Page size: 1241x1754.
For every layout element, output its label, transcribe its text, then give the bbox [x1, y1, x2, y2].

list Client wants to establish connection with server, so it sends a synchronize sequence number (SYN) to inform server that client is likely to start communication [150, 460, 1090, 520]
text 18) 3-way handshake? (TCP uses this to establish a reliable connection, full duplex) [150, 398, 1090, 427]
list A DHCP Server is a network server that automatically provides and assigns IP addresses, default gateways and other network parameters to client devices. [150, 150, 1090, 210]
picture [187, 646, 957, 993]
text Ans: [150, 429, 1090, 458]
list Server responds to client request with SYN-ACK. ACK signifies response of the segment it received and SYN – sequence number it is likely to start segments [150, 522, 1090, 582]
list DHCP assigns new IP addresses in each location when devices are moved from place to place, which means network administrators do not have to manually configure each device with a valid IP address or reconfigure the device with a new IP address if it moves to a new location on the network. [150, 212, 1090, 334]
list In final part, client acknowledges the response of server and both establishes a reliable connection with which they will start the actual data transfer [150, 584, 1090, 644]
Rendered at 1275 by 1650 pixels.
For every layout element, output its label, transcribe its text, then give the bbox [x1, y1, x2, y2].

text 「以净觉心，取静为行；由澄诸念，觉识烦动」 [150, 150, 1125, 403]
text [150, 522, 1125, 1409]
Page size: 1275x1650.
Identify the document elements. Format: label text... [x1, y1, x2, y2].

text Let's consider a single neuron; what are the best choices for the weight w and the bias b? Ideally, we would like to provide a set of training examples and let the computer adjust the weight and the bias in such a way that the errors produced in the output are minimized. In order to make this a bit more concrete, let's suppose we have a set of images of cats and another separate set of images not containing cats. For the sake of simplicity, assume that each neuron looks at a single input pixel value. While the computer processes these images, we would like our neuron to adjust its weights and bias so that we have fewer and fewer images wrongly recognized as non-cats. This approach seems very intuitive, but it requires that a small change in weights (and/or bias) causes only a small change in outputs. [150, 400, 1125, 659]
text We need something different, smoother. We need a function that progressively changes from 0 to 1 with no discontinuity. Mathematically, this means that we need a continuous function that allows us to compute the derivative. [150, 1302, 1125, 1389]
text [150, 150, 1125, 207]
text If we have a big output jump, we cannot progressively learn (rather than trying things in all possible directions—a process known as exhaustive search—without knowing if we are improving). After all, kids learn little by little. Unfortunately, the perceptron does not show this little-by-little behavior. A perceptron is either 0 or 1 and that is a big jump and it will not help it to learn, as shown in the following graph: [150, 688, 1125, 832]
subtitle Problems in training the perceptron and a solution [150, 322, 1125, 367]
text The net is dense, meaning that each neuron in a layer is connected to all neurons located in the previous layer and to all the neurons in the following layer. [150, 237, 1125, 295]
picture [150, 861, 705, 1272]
= = = =
• TASK STATEMENT: Wherever the string "size" occurs in the entries, copy that whole line.

• SOLUTION:
Page size: 1241x1754.
Page size: 1275x1650.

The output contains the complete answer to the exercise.